Exercise:
From the ScalarDB Analytics data source reference, retype the passage starting with "You need to" and going on through "CLI command reference.".

Version: 3.16

Data Source Reference

This reference guide provides detailed information about data source configuration formats, provider-specific settings, and data type mappings for ScalarDB Analytics.

warning

You need to have a license key (trial license or commercial license) to use ScalarDB Analytics. If you don't have a license key, please contact us.

Data source registration file format

Data sources are registered to catalogs using the CLI with data source registration files. These files have the following structure. For CLI command details, see CLI command reference.

{
  "catalog": "<catalog-name>", // The catalog to register the data source in
  "name": "<data-source-name>", // A unique name for this data source
  "type": "<database-type>", // Database type: postgres, mysql, scalardb, sqlserver, oracle, dynamodb, databricks, snowflake
  "provider": {
    // Type-specific connection configuration
    // Configuration varies by database type
  }
}

The provider section contains data source-specific connection settings that vary based on the type field.

Skeletal landmark data
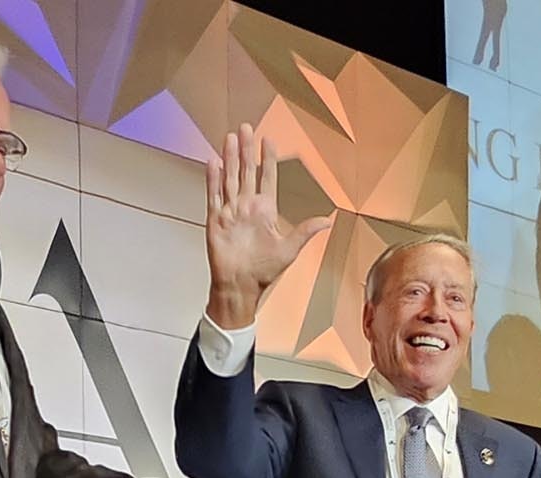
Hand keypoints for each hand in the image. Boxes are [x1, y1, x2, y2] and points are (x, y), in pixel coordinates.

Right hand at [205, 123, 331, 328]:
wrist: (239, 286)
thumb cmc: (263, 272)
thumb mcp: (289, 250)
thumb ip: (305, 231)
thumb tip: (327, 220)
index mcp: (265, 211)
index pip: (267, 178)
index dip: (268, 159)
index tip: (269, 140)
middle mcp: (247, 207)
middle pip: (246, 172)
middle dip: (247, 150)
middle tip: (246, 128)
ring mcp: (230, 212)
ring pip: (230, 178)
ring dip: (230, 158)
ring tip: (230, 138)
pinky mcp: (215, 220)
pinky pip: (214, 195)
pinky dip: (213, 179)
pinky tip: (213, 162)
---
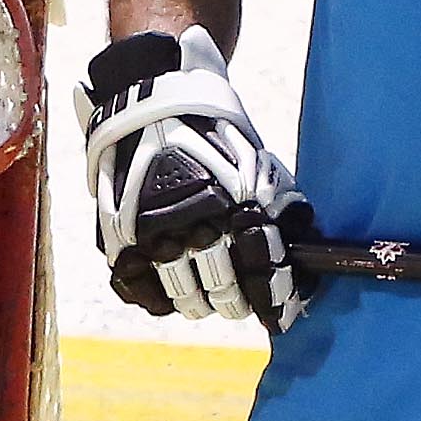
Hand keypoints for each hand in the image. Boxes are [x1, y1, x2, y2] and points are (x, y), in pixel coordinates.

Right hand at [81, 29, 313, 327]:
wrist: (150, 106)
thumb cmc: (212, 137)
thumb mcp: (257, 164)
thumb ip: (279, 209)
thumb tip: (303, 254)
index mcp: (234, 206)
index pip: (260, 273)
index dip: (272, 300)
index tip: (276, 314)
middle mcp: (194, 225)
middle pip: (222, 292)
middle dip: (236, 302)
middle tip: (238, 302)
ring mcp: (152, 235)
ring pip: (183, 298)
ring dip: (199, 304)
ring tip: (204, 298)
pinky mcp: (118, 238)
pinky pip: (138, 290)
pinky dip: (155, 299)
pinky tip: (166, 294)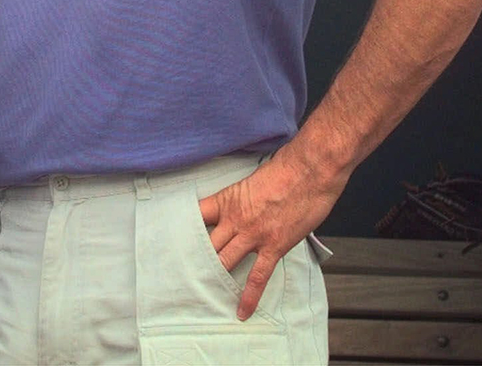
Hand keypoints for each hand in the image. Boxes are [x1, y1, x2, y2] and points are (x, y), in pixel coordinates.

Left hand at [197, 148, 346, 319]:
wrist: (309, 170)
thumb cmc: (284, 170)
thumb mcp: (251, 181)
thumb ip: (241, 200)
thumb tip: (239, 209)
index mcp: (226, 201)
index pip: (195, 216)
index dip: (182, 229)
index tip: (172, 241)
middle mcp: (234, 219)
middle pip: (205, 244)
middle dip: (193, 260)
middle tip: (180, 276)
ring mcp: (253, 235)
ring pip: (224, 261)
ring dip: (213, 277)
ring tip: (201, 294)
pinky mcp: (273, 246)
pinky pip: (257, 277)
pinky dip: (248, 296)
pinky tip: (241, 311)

Completed task:
You need to have a license key (trial license or commercial license) to use ScalarDB Analytics. If you don't have a license key, please contact us.

Data source registration file format

Data sources are registered to catalogs using the CLI with data source registration files. These files have the following structure. For CLI command details, see CLI command reference.